フラ研では、スール社のカスタを勧めているので、スール社のカスタを買う前提で説明します。最初に買うカスタは、最低限、プリメラ・モデル、できれば無理をしても、音質の良いフィブラ・ベテアダを買っておくのがいいです。フラメンコを長くやる決心がついている方は、フィブラ・ベテアダのドブレ・カーハ(二重の共鳴胴)のエスペシャルの購入をお勧めします。ドブレ・カーハは軽量で、音抜けがいいです。エスペシャルは、通常のベテアダより縦長デザインで叩きやすく、ピコと呼ばれる付け根にある凸が小さて扱いやすいです(ピコがないモデルもあります)。やはり、楽器というのは価格が高いほど使いやすく、音質がいいのです。
カスタの材質について
カスタで使われる材料として、黒檀やグラナディーロなどの硬木、
フィブラと呼ばれる合成樹脂、
テラと呼ばれる圧縮布があります。フィブラは音量があり、割れる心配もなく、扱いやすいのでお勧めです。木製のものは、いかにも木を叩いた音がするので、素朴ですが、好みが分かれますね。圧縮布のカスタは個人的には大好きなのですが、タレガ社がむかしから使っている材料と比較すると、スール社のテラは少し柔らかすぎて、音が軽い感じがします。

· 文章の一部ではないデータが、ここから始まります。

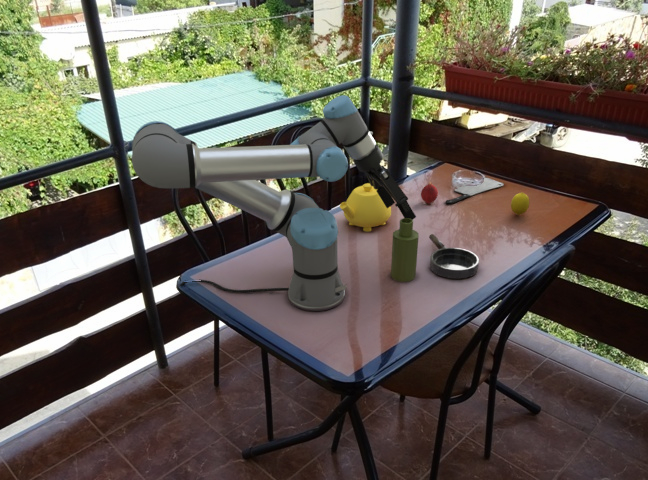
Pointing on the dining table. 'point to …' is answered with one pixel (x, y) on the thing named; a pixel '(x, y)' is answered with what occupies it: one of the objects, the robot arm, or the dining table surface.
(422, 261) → the dining table surface
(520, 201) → the lemon
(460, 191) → the cleaver
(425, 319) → the dining table surface
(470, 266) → the pan
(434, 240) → the pan handle
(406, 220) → the oil bottle
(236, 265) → the dining table surface
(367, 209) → the teapot
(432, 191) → the onion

むかしながらの硬質で重みのある圧縮布を使ったテラをスール社が販売したら、どんなに高くても私は買いますが、、
カスタの重量と音程について
初心者向けのカスタは重く、音程が高い(つまり、キンキンと甲高い)傾向があります。くり貫きが浅いほど、重くなり、音程が高くなります。ですから、初心者だからと言って、安いカスタを買ってしまうと、重くて使いにくい、音が甲高くてうるさい、などの理由で、結局買い換えることになるわけです。
カスタの調整方法
スール社のカスタは、イベリアさんで購入できので、できればお店で音を確認して買うのが一番いいのですが、なかなかそうもいかないので、通販を利用することになりますね。ここで、問題となるのは、スペイン製の製品の品質管理がかなりいい加減なことです。たとえば、左手用のほうが音程が低いはずなので、右手用のほうが音程が低かったあり、2枚の接点が1つであるはずが、接点が2つあって、まともに音がでないもの、2枚の隙間がほとんどなく、こもった音がするものがあるほか、極端な例ですが、左右のサイズが異なるものがあります(ケースに入れるときに間違えたのか?(笑))。左用が5号サイズ、右用が6号サイズ、のように左右のサイズが違っていたら交換してもらってください。
さて、サイズ違いは別として、接点が2つあったり、隙間がわずかでこもった音がする場合、返品/交換を申し込んでも、わかってもらえない可能性がありますので、自分で調整することになります。ヤスリと木片、金属磨きのピカールがあれば調整できます。ただ、やり直しが利かないので、慎重に作業する必要があります。私は以前、鼈甲製品(津軽三味線用のバチ)を作って販売していたことがあり、このような調整は割りと得意なのですが、一般の方は難しいと思うかもしれません。いずれ、写真付きで詳しく説明したいと思っています。お使いのカスタの音程を上げたり、下げたりできますので、やり方を覚えておけば役に立ちます。
カスタネットの買い方
日本の専門店で買うか、海外通販か
スペインのお店から個人輸入するという方法もありますが、今はユーロも高くなり、送料を考えると、あまりメリットがないように思いますね。先に説明しましたが、品質管理上の問題があり、返品なども面倒です。やはり、スール社のカスタであれば、イベリアさんで購入するのがいいです。お店まで行ける人は、現物を見て、音だし確認して買うのがいいです。イベリアさんでは、予告なしにカスタを割引販売することがありますので、セールの機会を利用してください。年に数回、3割引(2割引)で販売することもあるようです。
あとはヤフオクで中古を買う方法です。サイズ表記がいい加減な場合が多いので、質問欄からサイズを確認して買ったほうがいいです。